Less then a month into the young season, Waiters has seen his role and minute load reduced, Dellavedova has been hurt, Ray Allen bides his time, Mike Miller has struggled, and James Jones' success has been limited to three point shootouts at the end of practice.
Joe Harris did get that guaranteed contract, and has found himself in the rotation, getting minutes, making an impact. Asked by Fear the Sword about the whirlwind journey from draft night until this point, Harris is earnest, saying, "You always have to be ready, regardless of the circumstances. A couple guys got banged up. Whatever your role is with the team, you have to do that."
Harris' clear role, and his ability to fulfill it, is probably the easiest way to understand why he has earned David Blatt's trust in such a short time. His traditional metrics are, quite frankly, not good. He entered Wednesday night's matchup with the Washington Wizards shooting 32.4% from the field and 30.8% from three point range. Despite his struggles shooting the ball early, though, the Cavaliers have excelled as a team with Harris on the floor. With the Virginia product on the court, the Cavaliers are outscoring opponents by over 26 points per 100 possessions according to 82games.com. Small sample size caveats aside, this is impressive.
With scorers like LeBron James, Kyrie Irving, and Kevin Love, the Cavaliers need floor spacers around them who will defend, keep the ball moving, and space the floor. Harris has physical limitations defensively and is still learning, but effort hasn't been the issue on that end. Offensively? He knows his role:
Over 75% of Harris' field goal attempts are from three point range. You can compare that figure with Dion Waiters, who has attempted field goals from three point range less than 25% of the time. Obviously you'd like to see Harris shoot a higher percentage from that range, but there's reason to believe from his four year career at Virginia (where he was a career 41% shooter) that he will improve.
Harris comes from a program at Virginia that is known for its commitment to ball movement. Fear the Sword asked him about what made that movement possible and what might extend to his pro team. Harris said sacrifice was a key theme at Virginia: "I came from a program in college where the focal point for everything was team-oriented and guys didn’t really care a whole lot about their stats, and that’s why we moved the ball so well."

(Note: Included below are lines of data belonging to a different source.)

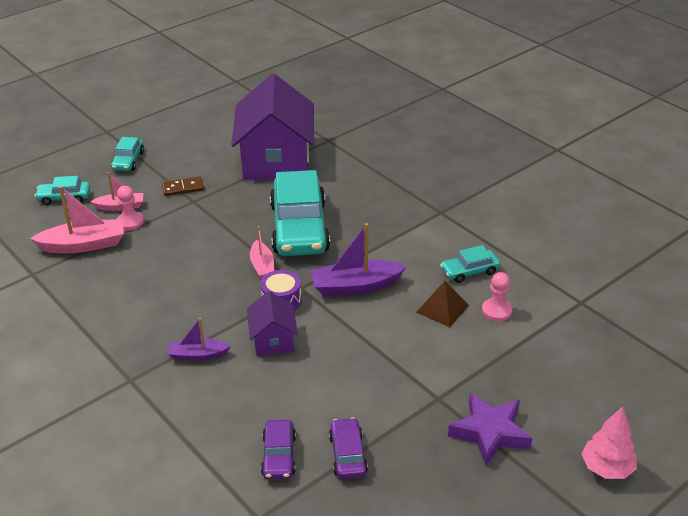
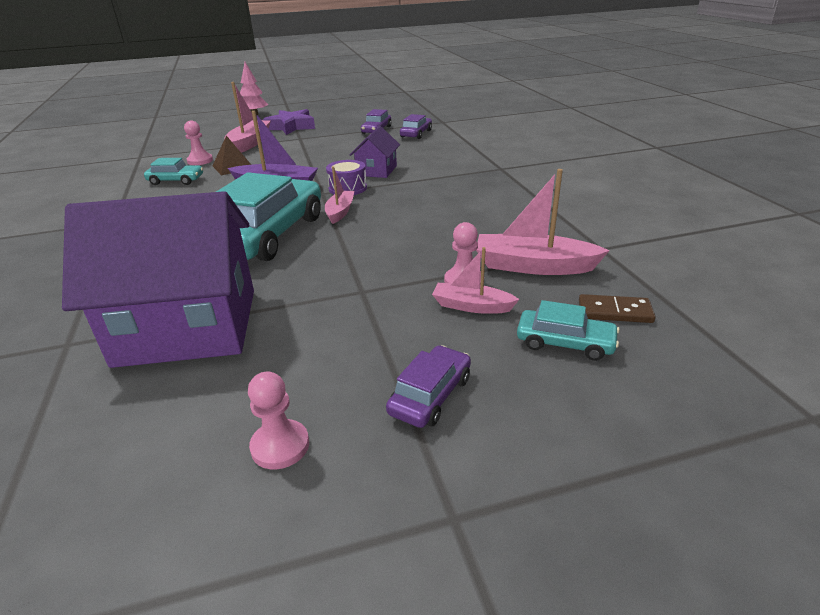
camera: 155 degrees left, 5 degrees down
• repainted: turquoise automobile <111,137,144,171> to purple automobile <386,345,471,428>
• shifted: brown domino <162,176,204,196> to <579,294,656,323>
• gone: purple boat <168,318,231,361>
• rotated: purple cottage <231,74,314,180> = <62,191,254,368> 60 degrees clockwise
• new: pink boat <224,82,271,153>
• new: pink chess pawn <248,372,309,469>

Harris, unprompted, brought up the issue of pace, something the Cavaliers have struggled with up to this point. Heading into Wednesday night's game ranked 19th in the NBA in pace, Harris said it's something the team needs to keep working on. After noting that the longer shot clock in the NCAA allows for a slower game, he said "I think here, when we play with pace the ball seems to move a bit more effortlessly. When we aren’t playing with pace sometimes that’s where we get stagnant, and the ball kind of sticks in some places instead of moving around. And that’s been a focal point with the coaches, veteran guys with the team, we got to play with pace."
Of course, it's a lot easier to get out in transition when the defense does his job, and Harris recognizes that as well. "[Pace] also comes from defensive stops. The defense will transition into pace, and that should lead to better ball movement."
Joe Harris might be an unlikely key contributor for this Cleveland Cavaliers team, but if he continues to throw himself into defending and stick with his three point shot, he might be just what the team needs off the bench. He's self-aware, and knows what he doesn't know, doesn't do what he doesn't know how to do. That's important, and it's been good for David Blatt and the Cavaliers.